Atlanta-based Interactive Communications International Inc. sells “chits,” each of which has a specific monetary value, to consumers who then redeem them by loading their value onto a debit card, according to Thursday’s ruling by the 11th U.S. Circuit Court of Appeals in Atlanta in Interactive Communications International Inc. et al. v. Great American Insurance Co.

When a customer dials InComm’s 1-800 number to redeem a chit, he enters his debit card number and the PIN located on the back of the chit. The system then credits the value of the card to the chit, and the funds immediately become available to the cardholder, according to the ruling.

After making the funds available for use, InComm is then contractually obligated to transfer funds equivalent to the value of the redeemed chit to the bank that issued the debit card, according to the ruling.
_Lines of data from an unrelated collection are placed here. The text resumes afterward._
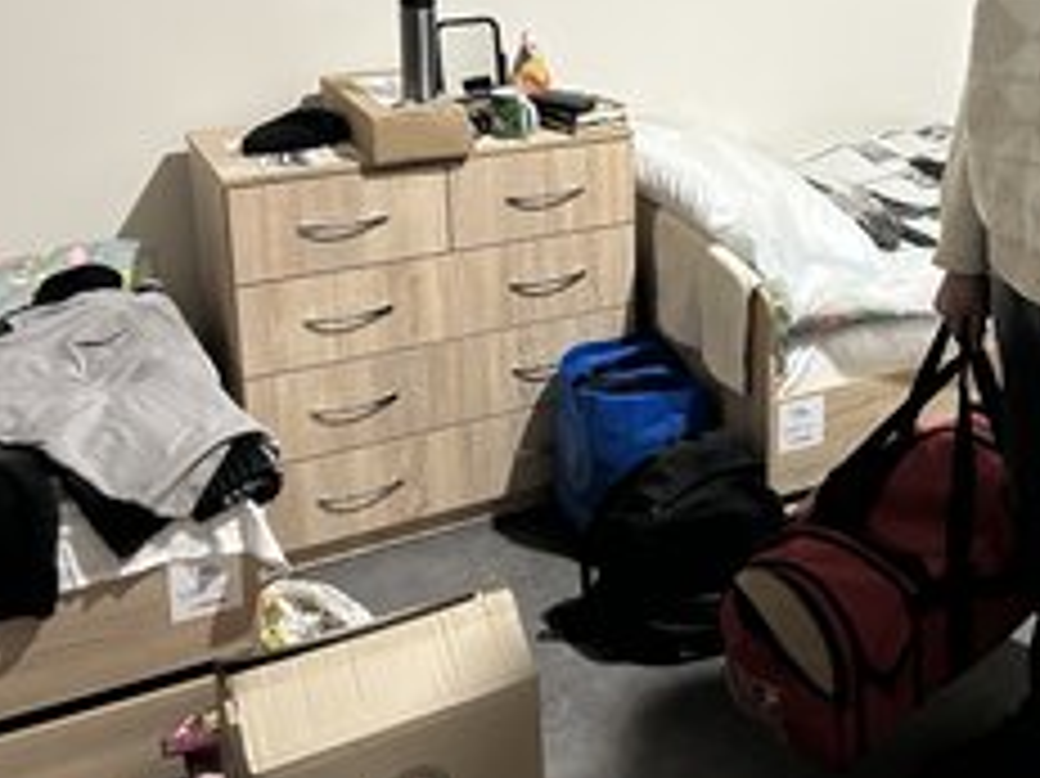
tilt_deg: -13.5
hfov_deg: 40.8
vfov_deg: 31.3
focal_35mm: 45
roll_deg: +0.2
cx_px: 788
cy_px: 153
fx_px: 1351
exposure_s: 1/33
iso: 500
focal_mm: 5.7
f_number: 1.5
The funds are maintained in the card-issuing bank for the cardholder’s benefit until he uses the card to conduct a transaction.

Between November 2013 and May 2014, criminals exploited a vulnerability in InComm’s computer system that enabled multiple redemptions for a single chit, which resulted in $11.4 million in fraudulent redemptions, of which $10.7 million were redeemed on debit cards issued by Philadelphia-based Bancorp Inc., the focus of the lawsuit. Because InComm believed the transactions were legitimate, it had wired the funds to the bank to cover the purchasing power made available on the cards.

The computer fraud policy issued by Cincinnati-based Great American provides coverage for losses resulting “directly from the use of any computer to fraudulently cause a transfer” of property, according to the ruling.

After Great American denied coverage for the loss, InComm filed suit in U.S. District Court in Atlanta, which granted the insurer summary judgment dismissing the case.

That ruling was upheld by a unanimous three-judge appeals court. The loss did not occur until the last step, when Bancorp disbursed the money to pay the merchants, said the panel. “That was the point at which InComm could not recover its money, that was the point of no return.

“That being the case, it seems clear to us that InComm’s loss did not ‘result directly’ from the initial computer fraud,” and because of this, is not covered by its policy, said the ruling, in upholding the lower court’s decision.

In November, a federal court ruled that a Travelers Cos. Inc. unit’s crime policy does not cover a computer fraud case because its policyholder has not established the wired payments its supplier had inadvertently sent to an imposter can be considered its owned property under terms of its policy.